The regex for space is \s.
For e.g. the regex for matching alphanumeric and spaces would be Regex.Replace(q, @"[^a-zA-Z0-9\s]", string.Empty);

Posted 18-Mar-14 21:04pm

Abhinav S

Comments

Maciej Los 19-Mar-14 3:06am

+5

Abhinav S 19-Mar-14 3:47am

Thank you.

S.Rajendran from Coimbatore 19-Mar-14 3:18am

I used like this : ValidationExpression= "[^a-zA-Z0-9\s][d\-_][(][)]" not working

Kan07 · Answer 2 · 2014-03-18T21:31:00

VB

^\s*(?=[a-zA-Z0-9'/\\&.-])([a-zA-Z0-9'/\\&.\s-]{3,})(?<=\S)\s*$


^                      # Start of string
\s*                    # Optional leading whitespace, don't capture that.
(?=                    # Assert that...
 [a-zA-Z0-9'/\\&.-]    # the next character is allowed and non-space
)
(                      # Match and capture...
 [a-zA-Z0-9'/\\&.\s-]{3,} # 
)
(?<=\S)                # Assert that the previous character is not a space
\s*                    # Optional trailing whitespace, don't capture that.
$                      # End of string

Bernhard Hiller · Answer 3 · 2014-03-19T00:02:00

Solution 3

Your problem is a different one: the brackets. () are used for catching some data, but here you want to match a bracket.

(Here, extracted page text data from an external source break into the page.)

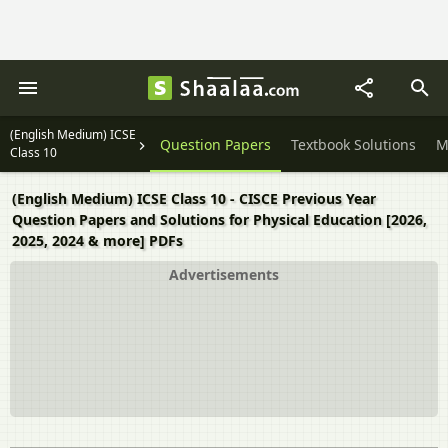
(English Medium) ICSE
Question Papers
Textbook Solutions
M
Class 10
(English Medium) ICSE Class 10 - CISCE Previous Year
Question Papers and Solutions for Physical Education [2026,
2025, 2024 & more] PDFs
Advertisements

You must use \( and \). [] stand for character ranges, if you want to match them, you must escape them also \[\]. I do not know if literal spaces are acceptable in a character range, better omit them.
I'd write

ValidationExpression="[0-9a-z\s\d-_\(\)\[\]]{1,50}"

Posted 19-Mar-14 0:02am

Bernhard Hiller

Comments

S.Rajendran from Coimbatore 19-Mar-14 6:42am

This worked for me: "[a-z 0-9 \s \d-_ ()]{1,50}" Thank you all.

Bernhard Hiller 19-Mar-14 6:47am

OK, then click "accept answer".